Exercise goal:
Copy the rows word for word, starting at the first line of the rows and ending after the line that contains "v(-500, 563) *".

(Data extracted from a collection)
[START]
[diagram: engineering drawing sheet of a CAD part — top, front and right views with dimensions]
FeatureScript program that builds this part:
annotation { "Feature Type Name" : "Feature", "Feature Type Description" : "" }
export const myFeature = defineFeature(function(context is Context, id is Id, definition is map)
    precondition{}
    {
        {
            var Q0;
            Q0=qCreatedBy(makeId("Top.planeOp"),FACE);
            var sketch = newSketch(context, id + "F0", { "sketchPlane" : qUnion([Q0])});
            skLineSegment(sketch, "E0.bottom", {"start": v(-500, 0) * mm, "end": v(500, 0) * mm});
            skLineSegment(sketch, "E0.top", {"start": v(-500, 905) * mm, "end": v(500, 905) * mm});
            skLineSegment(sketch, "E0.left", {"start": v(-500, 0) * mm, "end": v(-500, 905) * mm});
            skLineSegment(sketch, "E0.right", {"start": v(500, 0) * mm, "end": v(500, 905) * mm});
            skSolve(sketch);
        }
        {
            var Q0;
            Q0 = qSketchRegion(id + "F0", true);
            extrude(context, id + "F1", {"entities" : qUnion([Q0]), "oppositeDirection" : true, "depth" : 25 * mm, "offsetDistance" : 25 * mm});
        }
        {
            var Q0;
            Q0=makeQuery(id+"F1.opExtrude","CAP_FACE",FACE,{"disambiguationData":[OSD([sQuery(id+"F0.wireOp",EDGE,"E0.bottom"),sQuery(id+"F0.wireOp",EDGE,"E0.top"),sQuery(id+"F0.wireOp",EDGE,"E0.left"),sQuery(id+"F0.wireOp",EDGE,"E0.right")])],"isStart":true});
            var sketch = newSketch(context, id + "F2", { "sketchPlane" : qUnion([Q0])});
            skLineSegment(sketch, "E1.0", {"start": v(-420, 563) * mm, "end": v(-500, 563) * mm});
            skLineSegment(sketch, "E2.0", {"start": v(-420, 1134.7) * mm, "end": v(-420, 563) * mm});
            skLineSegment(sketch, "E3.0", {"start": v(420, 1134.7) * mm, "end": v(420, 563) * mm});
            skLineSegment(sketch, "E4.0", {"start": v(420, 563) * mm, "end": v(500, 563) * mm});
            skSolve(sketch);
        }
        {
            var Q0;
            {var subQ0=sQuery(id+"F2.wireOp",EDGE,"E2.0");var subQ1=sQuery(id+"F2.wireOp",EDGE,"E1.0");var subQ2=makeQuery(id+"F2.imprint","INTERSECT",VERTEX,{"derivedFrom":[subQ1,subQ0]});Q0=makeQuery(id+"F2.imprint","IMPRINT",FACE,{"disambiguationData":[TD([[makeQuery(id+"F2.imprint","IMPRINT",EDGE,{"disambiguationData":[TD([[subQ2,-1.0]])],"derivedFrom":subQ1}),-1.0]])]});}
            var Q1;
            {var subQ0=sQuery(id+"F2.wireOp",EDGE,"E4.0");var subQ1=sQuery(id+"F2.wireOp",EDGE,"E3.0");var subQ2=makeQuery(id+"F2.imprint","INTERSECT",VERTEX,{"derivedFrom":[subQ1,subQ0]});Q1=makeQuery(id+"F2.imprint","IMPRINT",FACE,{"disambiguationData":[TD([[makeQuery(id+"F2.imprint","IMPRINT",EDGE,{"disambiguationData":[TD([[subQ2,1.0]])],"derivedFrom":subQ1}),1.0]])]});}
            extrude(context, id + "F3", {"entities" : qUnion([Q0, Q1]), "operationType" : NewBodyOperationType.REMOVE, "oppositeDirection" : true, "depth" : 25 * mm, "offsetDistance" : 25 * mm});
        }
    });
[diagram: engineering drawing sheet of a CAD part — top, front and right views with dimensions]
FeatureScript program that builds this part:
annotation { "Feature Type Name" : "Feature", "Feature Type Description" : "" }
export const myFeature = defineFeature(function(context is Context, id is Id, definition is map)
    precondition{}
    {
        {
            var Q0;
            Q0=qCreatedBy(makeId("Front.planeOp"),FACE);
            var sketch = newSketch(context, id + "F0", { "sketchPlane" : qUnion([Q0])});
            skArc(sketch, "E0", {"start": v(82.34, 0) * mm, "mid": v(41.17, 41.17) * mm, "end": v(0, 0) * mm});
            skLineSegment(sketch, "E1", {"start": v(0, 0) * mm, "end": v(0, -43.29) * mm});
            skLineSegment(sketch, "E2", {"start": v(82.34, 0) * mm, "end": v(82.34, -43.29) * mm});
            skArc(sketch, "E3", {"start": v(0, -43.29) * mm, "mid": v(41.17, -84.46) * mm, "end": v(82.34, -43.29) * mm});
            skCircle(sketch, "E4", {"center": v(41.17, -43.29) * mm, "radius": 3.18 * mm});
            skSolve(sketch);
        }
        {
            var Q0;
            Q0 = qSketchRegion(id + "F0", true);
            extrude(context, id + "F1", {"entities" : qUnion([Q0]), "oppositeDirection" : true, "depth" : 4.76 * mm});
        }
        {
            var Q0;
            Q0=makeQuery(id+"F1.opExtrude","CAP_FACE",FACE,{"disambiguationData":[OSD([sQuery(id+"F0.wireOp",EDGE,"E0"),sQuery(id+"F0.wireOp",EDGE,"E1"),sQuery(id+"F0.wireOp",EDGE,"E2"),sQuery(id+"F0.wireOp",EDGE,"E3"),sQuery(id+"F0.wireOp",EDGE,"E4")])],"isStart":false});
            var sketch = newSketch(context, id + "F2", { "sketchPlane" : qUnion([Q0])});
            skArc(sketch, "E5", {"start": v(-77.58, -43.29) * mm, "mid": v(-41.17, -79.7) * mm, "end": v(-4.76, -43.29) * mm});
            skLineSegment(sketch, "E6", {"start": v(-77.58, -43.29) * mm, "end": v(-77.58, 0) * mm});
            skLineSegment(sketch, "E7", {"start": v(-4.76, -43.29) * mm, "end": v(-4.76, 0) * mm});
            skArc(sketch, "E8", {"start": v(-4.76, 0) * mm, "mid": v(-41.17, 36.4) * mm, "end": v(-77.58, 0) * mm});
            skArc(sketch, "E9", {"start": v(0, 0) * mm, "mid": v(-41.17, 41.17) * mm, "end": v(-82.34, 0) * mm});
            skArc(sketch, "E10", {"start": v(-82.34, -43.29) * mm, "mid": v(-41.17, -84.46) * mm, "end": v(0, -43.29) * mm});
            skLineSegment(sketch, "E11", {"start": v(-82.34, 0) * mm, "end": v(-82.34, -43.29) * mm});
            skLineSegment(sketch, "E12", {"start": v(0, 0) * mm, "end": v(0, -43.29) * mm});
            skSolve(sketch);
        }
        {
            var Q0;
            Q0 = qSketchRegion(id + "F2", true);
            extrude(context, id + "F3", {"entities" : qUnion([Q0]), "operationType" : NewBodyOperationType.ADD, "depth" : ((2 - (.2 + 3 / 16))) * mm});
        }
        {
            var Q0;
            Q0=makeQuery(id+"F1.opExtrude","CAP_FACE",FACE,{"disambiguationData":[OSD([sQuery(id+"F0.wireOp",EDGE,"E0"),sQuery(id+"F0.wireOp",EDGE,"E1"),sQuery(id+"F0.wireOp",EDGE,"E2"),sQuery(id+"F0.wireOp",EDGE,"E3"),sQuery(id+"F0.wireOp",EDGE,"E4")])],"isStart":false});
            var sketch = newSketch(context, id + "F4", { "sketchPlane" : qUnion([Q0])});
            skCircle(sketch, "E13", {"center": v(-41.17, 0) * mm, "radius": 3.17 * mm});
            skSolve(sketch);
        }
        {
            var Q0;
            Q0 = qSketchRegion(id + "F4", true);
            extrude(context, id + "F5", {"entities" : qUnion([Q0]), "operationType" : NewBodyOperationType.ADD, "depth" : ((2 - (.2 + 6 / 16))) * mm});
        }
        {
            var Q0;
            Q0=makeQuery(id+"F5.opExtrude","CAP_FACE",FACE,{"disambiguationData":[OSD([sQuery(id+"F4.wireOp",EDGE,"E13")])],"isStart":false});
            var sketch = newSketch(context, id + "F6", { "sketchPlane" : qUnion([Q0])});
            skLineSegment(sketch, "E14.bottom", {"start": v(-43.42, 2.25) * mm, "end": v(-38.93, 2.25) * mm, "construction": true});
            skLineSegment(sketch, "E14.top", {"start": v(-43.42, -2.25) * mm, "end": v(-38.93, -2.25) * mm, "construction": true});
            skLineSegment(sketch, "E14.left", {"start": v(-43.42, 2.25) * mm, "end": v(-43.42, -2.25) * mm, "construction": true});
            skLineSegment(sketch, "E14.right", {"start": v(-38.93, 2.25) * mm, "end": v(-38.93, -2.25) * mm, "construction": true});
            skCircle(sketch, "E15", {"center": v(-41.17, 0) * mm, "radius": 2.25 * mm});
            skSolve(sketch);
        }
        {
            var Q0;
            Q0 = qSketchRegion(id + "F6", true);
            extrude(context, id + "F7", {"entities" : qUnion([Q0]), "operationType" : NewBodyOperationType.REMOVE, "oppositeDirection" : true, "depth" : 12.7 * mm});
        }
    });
[END]
Exercise answer:
[diagram: engineering drawing sheet of a CAD part — top, front and right views with dimensions]
FeatureScript program that builds this part:
annotation { "Feature Type Name" : "Feature", "Feature Type Description" : "" }
export const myFeature = defineFeature(function(context is Context, id is Id, definition is map)
    precondition{}
    {
        {
            var Q0;
            Q0=qCreatedBy(makeId("Top.planeOp"),FACE);
            var sketch = newSketch(context, id + "F0", { "sketchPlane" : qUnion([Q0])});
            skLineSegment(sketch, "E0.bottom", {"start": v(-500, 0) * mm, "end": v(500, 0) * mm});
            skLineSegment(sketch, "E0.top", {"start": v(-500, 905) * mm, "end": v(500, 905) * mm});
            skLineSegment(sketch, "E0.left", {"start": v(-500, 0) * mm, "end": v(-500, 905) * mm});
            skLineSegment(sketch, "E0.right", {"start": v(500, 0) * mm, "end": v(500, 905) * mm});
            skSolve(sketch);
        }
        {
            var Q0;
            Q0 = qSketchRegion(id + "F0", true);
            extrude(context, id + "F1", {"entities" : qUnion([Q0]), "oppositeDirection" : true, "depth" : 25 * mm, "offsetDistance" : 25 * mm});
        }
        {
            var Q0;
            Q0=makeQuery(id+"F1.opExtrude","CAP_FACE",FACE,{"disambiguationData":[OSD([sQuery(id+"F0.wireOp",EDGE,"E0.bottom"),sQuery(id+"F0.wireOp",EDGE,"E0.top"),sQuery(id+"F0.wireOp",EDGE,"E0.left"),sQuery(id+"F0.wireOp",EDGE,"E0.right")])],"isStart":true});
            var sketch = newSketch(context, id + "F2", { "sketchPlane" : qUnion([Q0])});
            skLineSegment(sketch, "E1.0", {"start": v(-420, 563) * mm, "end": v(-500, 563) * mm});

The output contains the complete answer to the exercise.